Liquid mixtures of hydrocarbons (they all differ in different molecular structures and boil at high temperature), which are released as a by-product in gas condensate, gas and oil fields, are united by a common name - gas condensates. Their composition and quantity depend on the place and production conditions, therefore, they vary widely. However, they can be divided into two types:
- stable gas condensate in the form of gasoline-kerosene fractions (and sometimes higher molecular weight liquid oil components),
- unstable product, which, in addition to hydrocarbons C5 and higher, includes gaseous hydrocarbons in the form of a methane-butane fraction.
Condensate can come from three types of wells where it is produced:
- Crude oil (it comes in the form of associated gas, which can lie underground separately from crude oil (in layers) or be dissolved in it).
- Dry natural gas (characterized by a low content of hydrocarbons dissolved in it, the condensate yield is low).
- Wet natural gas (produced in gas condensate fields and is characterized by a high content of gasoline condensate).
The amount of liquid components in natural gases varies from 0.000010 to 0.000700 m³ per 1 m³ of gas. For example, the yield of stable gas condensate at various fields:
- Vuktylskoye (Komi Republic) - 352.7 g / m³;
- Urengoyskoye (Western Siberia) - 264 g / m³;
- Gazlinskoye (Central Asia) - 17 g / m³;
- Shebelinsky (Ukraine) - 12 g / m³.
Natural gas condensate is a multicomponent mixture of various low-density liquid hydrocarbons in which gaseous components are present. It condenses from the raw gas during lowering temperatures when drilling wells (below the dew point of the produced hydrocarbons). It is often referred to simply as "condensate" or "gas gasoline."
The schemes for separating condensate from natural gas or oil are varied and depend on the field and purpose of the products. As a rule, in a technological installation constructed near a gas or gas condensate field, the produced gas is prepared for transportation: water is separated, sulfur compounds are purified to a certain limit, hydrocarbons C1 and C2 are transported to the consumer, a small fraction of them (from the produced) are pumped into reservoirs for pressure maintenance. The separated fraction (after removal of C3 components from it, but with a small content) is the gas condensate that is sent as a feed stream to refineries or to petrochemical synthesis plants. Transportation is carried out by pipeline or bulk transport.

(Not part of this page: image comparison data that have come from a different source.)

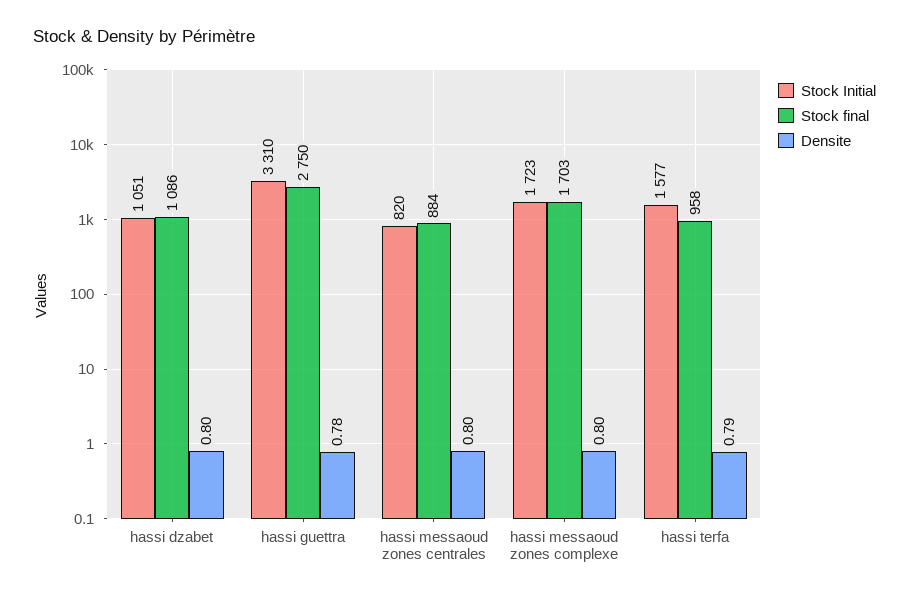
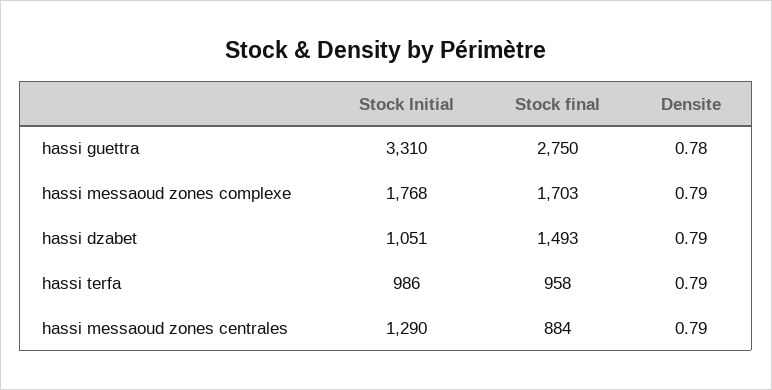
Stock final, hassi dzabet: 1086 -> 1493
Densite, hassi dzabet: 0.8 -> 0.79
Stock Initial, hassi messaoud zones centrales: 820 -> 1290
Densite, hassi messaoud zones centrales: 0.8 -> 0.79
Stock Initial, hassi messaoud zones complexe: 1723 -> 1768
Densite, hassi messaoud zones complexe: 0.8 -> 0.79
Stock Initial, hassi terfa: 1577 -> 986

Gas condensate at refineries is used as raw material for the production of gasoline with a low octane rating, to increase which antiknock additives are used. In addition, the product is characterized by a high cloud point and solidification temperature, so it is used to produce summer fuel. As diesel fuel, gas condensate is used less often, since additional dewaxing is required. This direction uses less than a third of the condensates extracted.
The most interesting technological solution is the use of a product such as a wide fraction of light hydrocarbons for petrochemical synthesis. With its receipt begins the processing of gas condensate. Deeper processes continue at the pyrolysis plants, where NGL is used as a raw material for the production of important monomers such as ethylene, propylene, and many other related products. Then ethylene is sent to the polymerization unit, from it polyethylene of various grades is obtained. Polymerization of propylene produces polypropylene. The butylene-butadiene fraction is used to make rubber. Hydrocarbons C6 and higher are raw materials for the production of petrochemical synthesis (benzene is obtained), and only the C5 fraction, which is a raw material for the production of the most valuable products, is used so far inefficiently.